▶ _Prompt_
Skip the images. Copy the records exactly as written.

▶ _Excerpted records_

· · · · · · ·

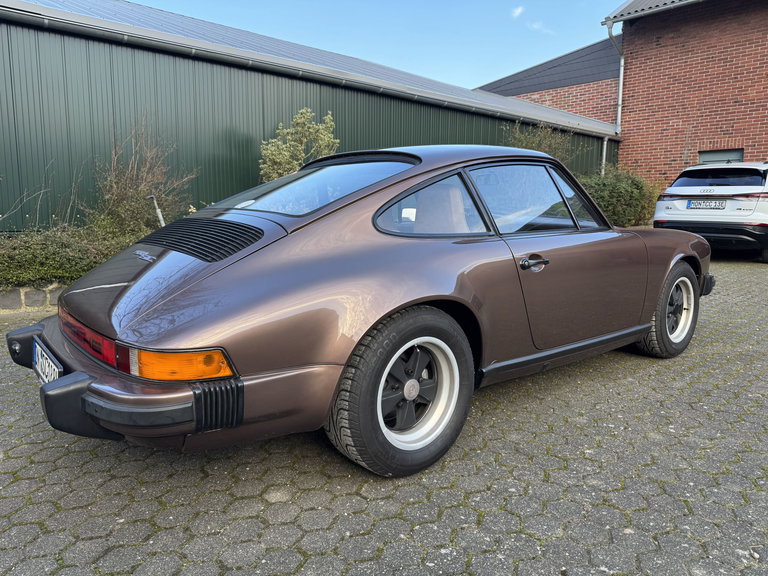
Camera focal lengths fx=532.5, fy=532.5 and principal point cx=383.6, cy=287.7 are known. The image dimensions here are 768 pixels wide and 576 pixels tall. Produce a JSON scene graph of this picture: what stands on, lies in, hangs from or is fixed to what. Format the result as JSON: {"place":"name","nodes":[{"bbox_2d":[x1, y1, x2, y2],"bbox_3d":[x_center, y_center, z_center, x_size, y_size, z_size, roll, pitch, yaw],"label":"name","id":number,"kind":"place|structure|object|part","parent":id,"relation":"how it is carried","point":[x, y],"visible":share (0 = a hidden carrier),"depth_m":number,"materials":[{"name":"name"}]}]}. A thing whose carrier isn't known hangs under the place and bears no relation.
{"place":"outdoors","nodes":[
{"label":"outdoors","id":0,"kind":"place"},
{"bbox_2d":[0,1,614,231],"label":"green building","id":1,"kind":"structure","parent":0,"point":[236,178],"depth_m":8.54,"materials":[{"name":"metal"}]},
{"bbox_2d":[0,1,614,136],"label":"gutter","id":2,"kind":"object","parent":1,"relation":"attached to","point":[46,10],"visible":0.95,"depth_m":8.15,"materials":[{"name":"grey metal"}]},
{"bbox_2d":[600,135,608,175],"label":"drainpipe","id":3,"kind":"object","parent":1,"relation":"attached to","point":[605,146],"visible":0.49,"depth_m":15.01,"materials":[{"name":"metal"}]},
{"bbox_2d":[135,0,628,92],"label":"sky","id":4,"kind":"structure","parent":0,"point":[412,2],"materials":[{"name":"blue"}]},
{"bbox_2d":[0,257,767,575],"label":"paved yard","id":5,"kind":"structure","parent":0,"point":[275,505],"materials":[{"name":"grey brick"}]},
{"bbox_2d":[0,283,64,314],"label":"stone edging","id":6,"kind":"structure","parent":5,"relation":"on","point":[21,296],"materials":[{"name":"grey stone"}]},
{"bbox_2d":[7,147,714,480],"bbox_3d":[0.354,-0.147,3.519,4.189,1.364,1.734,-7,12,-41],"label":"car","id":7,"kind":"object","parent":5,"relation":"on","point":[646,331],"visible":0.97,"depth_m":2.33,"materials":[{"name":"brown metal"}]},
{"bbox_2d":[32,338,63,384],"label":"license plate","id":8,"kind":"object","parent":7,"relation":"attached to","point":[45,360],"visible":0.69,"depth_m":2.41,"materials":[{"name":"white metal"}]},
{"label":"bumper","id":9,"kind":"part","parent":7,"relation":"part of","materials":[{"name":"black"}]},
{"label":"window","id":10,"kind":"part","parent":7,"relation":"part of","materials":[{"name":"clear glass"}]},
{"label":"door handle","id":11,"kind":"part","parent":7,"relation":"part of","materials":[{"name":"black metal"}]},
{"label":"window","id":12,"kind":"part","parent":7,"relation":"part of","materials":[{"name":"glass"}]},
{"bbox_2d":[653,161,767,262],"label":"white car","id":13,"kind":"object","parent":5,"relation":"on","point":[659,217],"visible":0.94,"depth_m":8.57,"materials":[{"name":"white metal"}]},
{"bbox_2d":[686,199,726,209],"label":"license plate","id":14,"kind":"object","parent":13,"relation":"attached to","point":[694,202],"visible":0.98,"depth_m":8.56,"materials":[{"name":"white metal"}]},
{"label":"taillight bar","id":15,"kind":"part","parent":13,"relation":"part of","materials":[{"name":"red plastic"}]},
{"label":"window","id":16,"kind":"part","parent":13,"relation":"part of","materials":[{"name":"black glass"}]},
{"bbox_2d":[511,5,523,17],"label":"cloud","id":17,"kind":"structure","parent":0,"point":[519,10],"materials":[{"name":"white"}]},
{"bbox_2d":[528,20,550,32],"label":"cloud","id":18,"kind":"structure","parent":0,"point":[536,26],"materials":[{"name":"white"}]},
{"bbox_2d":[476,0,767,188],"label":"brick building","id":19,"kind":"structure","parent":0,"point":[754,149],"depth_m":14.34,"materials":[{"name":"red brick"}]},
{"bbox_2d":[606,20,624,133],"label":"drainpipe","id":20,"kind":"object","parent":19,"relation":"attached to","point":[620,81],"visible":0.75,"depth_m":15.38,"materials":[{"name":"grey metal"}]},
{"bbox_2d":[604,0,700,23],"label":"roof gutter","id":21,"kind":"object","parent":19,"relation":"attached to","point":[622,7],"visible":0.62,"depth_m":14.51,"materials":[{"name":"grey metal"}]},
{"bbox_2d":[699,148,743,162],"bbox_3d":[8.245,-2.589,13.189,0.163,1.633,1.236,-7,12,-41],"label":"window","id":22,"kind":"structure","parent":19,"relation":"in","point":[716,154],"depth_m":13.10,"materials":[{"name":"grey glass"}]},
{"label":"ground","id":23,"kind":"structure","parent":0},
{"bbox_2d":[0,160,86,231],"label":"bare shrub","id":24,"kind":"object","parent":23,"relation":"on","point":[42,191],"visible":0.81,"depth_m":6.46,"materials":[{"name":"brown plant"}]},
{"bbox_2d":[0,225,140,287],"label":"hedge","id":25,"kind":"object","parent":23,"relation":"on","point":[29,267],"visible":0.64,"depth_m":5.56,"materials":[{"name":"green plant"}]},
{"bbox_2d":[85,121,197,237],"bbox_3d":[-3.316,-1.274,7.195,1.686,1.906,1.547,-7,12,-41],"label":"bare shrub","id":26,"kind":"object","parent":23,"relation":"on","point":[131,189],"visible":0.83,"depth_m":7.03,"materials":[{"name":"brown plant"}]},
{"bbox_2d":[146,194,165,226],"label":"metal post","id":27,"kind":"object","parent":23,"relation":"on","point":[161,218],"visible":0.55,"depth_m":6.53,"materials":[{"name":"metal"}]},
{"bbox_2d":[259,108,339,180],"bbox_3d":[-1.308,-1.673,8.432,1.410,2.191,1.339,-7,12,-41],"label":"shrub","id":28,"kind":"object","parent":23,"relation":"on","point":[299,116],"visible":0.63,"depth_m":8.17,"materials":[{"name":"green plant"}]},
{"bbox_2d":[503,120,582,161],"bbox_3d":[3.614,-2.786,12.604,2.218,2.366,2.015,-7,12,-41],"label":"shrub","id":29,"kind":"object","parent":23,"relation":"on","point":[547,149],"visible":0.38,"depth_m":12.38,"materials":[{"name":"green plant"}]},
{"bbox_2d":[576,168,661,227],"bbox_3d":[5.029,-1.905,12.185,2.898,1.716,2.031,-7,12,-41],"label":"shrub","id":30,"kind":"object","parent":23,"relation":"on","point":[619,186],"visible":0.58,"depth_m":11.60,"materials":[{"name":"green plant"}]}
]}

· · · · · · ·

▶ _Task answer_
Camera focal lengths fx=532.5, fy=532.5 and principal point cx=383.6, cy=287.7 are known. The image dimensions here are 768 pixels wide and 576 pixels tall. Produce a JSON scene graph of this picture: what stands on, lies in, hangs from or is fixed to what. Format the result as JSON: {"place":"name","nodes":[{"bbox_2d":[x1, y1, x2, y2],"bbox_3d":[x_center, y_center, z_center, x_size, y_size, z_size, roll, pitch, yaw],"label":"name","id":number,"kind":"place|structure|object|part","parent":id,"relation":"how it is carried","point":[x, y],"visible":share (0 = a hidden carrier),"depth_m":number,"materials":[{"name":"name"}]}]}. A thing whose carrier isn't known hangs under the place and bears no relation.
{"place":"outdoors","nodes":[
{"label":"outdoors","id":0,"kind":"place"},
{"bbox_2d":[0,1,614,231],"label":"green building","id":1,"kind":"structure","parent":0,"point":[236,178],"depth_m":8.54,"materials":[{"name":"metal"}]},
{"bbox_2d":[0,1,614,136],"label":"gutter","id":2,"kind":"object","parent":1,"relation":"attached to","point":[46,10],"visible":0.95,"depth_m":8.15,"materials":[{"name":"grey metal"}]},
{"bbox_2d":[600,135,608,175],"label":"drainpipe","id":3,"kind":"object","parent":1,"relation":"attached to","point":[605,146],"visible":0.49,"depth_m":15.01,"materials":[{"name":"metal"}]},
{"bbox_2d":[135,0,628,92],"label":"sky","id":4,"kind":"structure","parent":0,"point":[412,2],"materials":[{"name":"blue"}]},
{"bbox_2d":[0,257,767,575],"label":"paved yard","id":5,"kind":"structure","parent":0,"point":[275,505],"materials":[{"name":"grey brick"}]},
{"bbox_2d":[0,283,64,314],"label":"stone edging","id":6,"kind":"structure","parent":5,"relation":"on","point":[21,296],"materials":[{"name":"grey stone"}]},
{"bbox_2d":[7,147,714,480],"bbox_3d":[0.354,-0.147,3.519,4.189,1.364,1.734,-7,12,-41],"label":"car","id":7,"kind":"object","parent":5,"relation":"on","point":[646,331],"visible":0.97,"depth_m":2.33,"materials":[{"name":"brown metal"}]},
{"bbox_2d":[32,338,63,384],"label":"license plate","id":8,"kind":"object","parent":7,"relation":"attached to","point":[45,360],"visible":0.69,"depth_m":2.41,"materials":[{"name":"white metal"}]},
{"label":"bumper","id":9,"kind":"part","parent":7,"relation":"part of","materials":[{"name":"black"}]},
{"label":"window","id":10,"kind":"part","parent":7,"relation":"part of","materials":[{"name":"clear glass"}]},
{"label":"door handle","id":11,"kind":"part","parent":7,"relation":"part of","materials":[{"name":"black metal"}]},
{"label":"window","id":12,"kind":"part","parent":7,"relation":"part of","materials":[{"name":"glass"}]},
{"bbox_2d":[653,161,767,262],"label":"white car","id":13,"kind":"object","parent":5,"relation":"on","point":[659,217],"visible":0.94,"depth_m":8.57,"materials":[{"name":"white metal"}]},
{"bbox_2d":[686,199,726,209],"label":"license plate","id":14,"kind":"object","parent":13,"relation":"attached to","point":[694,202],"visible":0.98,"depth_m":8.56,"materials":[{"name":"white metal"}]},
{"label":"taillight bar","id":15,"kind":"part","parent":13,"relation":"part of","materials":[{"name":"red plastic"}]},
{"label":"window","id":16,"kind":"part","parent":13,"relation":"part of","materials":[{"name":"black glass"}]},
{"bbox_2d":[511,5,523,17],"label":"cloud","id":17,"kind":"structure","parent":0,"point":[519,10],"materials":[{"name":"white"}]},
{"bbox_2d":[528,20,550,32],"label":"cloud","id":18,"kind":"structure","parent":0,"point":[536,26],"materials":[{"name":"white"}]},
{"bbox_2d":[476,0,767,188],"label":"brick building","id":19,"kind":"structure","parent":0,"point":[754,149],"depth_m":14.34,"materials":[{"name":"red brick"}]},
{"bbox_2d":[606,20,624,133],"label":"drainpipe","id":20,"kind":"object","parent":19,"relation":"attached to","point":[620,81],"visible":0.75,"depth_m":15.38,"materials":[{"name":"grey metal"}]},
{"bbox_2d":[604,0,700,23],"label":"roof gutter","id":21,"kind":"object","parent":19,"relation":"attached to","point":[622,7],"visible":0.62,"depth_m":14.51,"materials":[{"name":"grey metal"}]},
{"bbox_2d":[699,148,743,162],"bbox_3d":[8.245,-2.589,13.189,0.163,1.633,1.236,-7,12,-41],"label":"window","id":22,"kind":"structure","parent":19,"relation":"in","point":[716,154],"depth_m":13.10,"materials":[{"name":"grey glass"}]},
{"label":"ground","id":23,"kind":"structure","parent":0},
{"bbox_2d":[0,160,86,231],"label":"bare shrub","id":24,"kind":"object","parent":23,"relation":"on","point":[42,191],"visible":0.81,"depth_m":6.46,"materials":[{"name":"brown plant"}]},
{"bbox_2d":[0,225,140,287],"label":"hedge","id":25,"kind":"object","parent":23,"relation":"on","point":[29,267],"visible":0.64,"depth_m":5.56,"materials":[{"name":"green plant"}]},
{"bbox_2d":[85,121,197,237],"bbox_3d":[-3.316,-1.274,7.195,1.686,1.906,1.547,-7,12,-41],"label":"bare shrub","id":26,"kind":"object","parent":23,"relation":"on","point":[131,189],"visible":0.83,"depth_m":7.03,"materials":[{"name":"brown plant"}]},
{"bbox_2d":[146,194,165,226],"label":"metal post","id":27,"kind":"object","parent":23,"relation":"on","point":[161,218],"visible":0.55,"depth_m":6.53,"materials":[{"name":"metal"}]},
{"bbox_2d":[259,108,339,180],"bbox_3d":[-1.308,-1.673,8.432,1.410,2.191,1.339,-7,12,-41],"label":"shrub","id":28,"kind":"object","parent":23,"relation":"on","point":[299,116],"visible":0.63,"depth_m":8.17,"materials":[{"name":"green plant"}]},
{"bbox_2d":[503,120,582,161],"bbox_3d":[3.614,-2.786,12.604,2.218,2.366,2.015,-7,12,-41],"label":"shrub","id":29,"kind":"object","parent":23,"relation":"on","point":[547,149],"visible":0.38,"depth_m":12.38,"materials":[{"name":"green plant"}]},
{"bbox_2d":[576,168,661,227],"bbox_3d":[5.029,-1.905,12.185,2.898,1.716,2.031,-7,12,-41],"label":"shrub","id":30,"kind":"object","parent":23,"relation":"on","point":[619,186],"visible":0.58,"depth_m":11.60,"materials":[{"name":"green plant"}]}
]}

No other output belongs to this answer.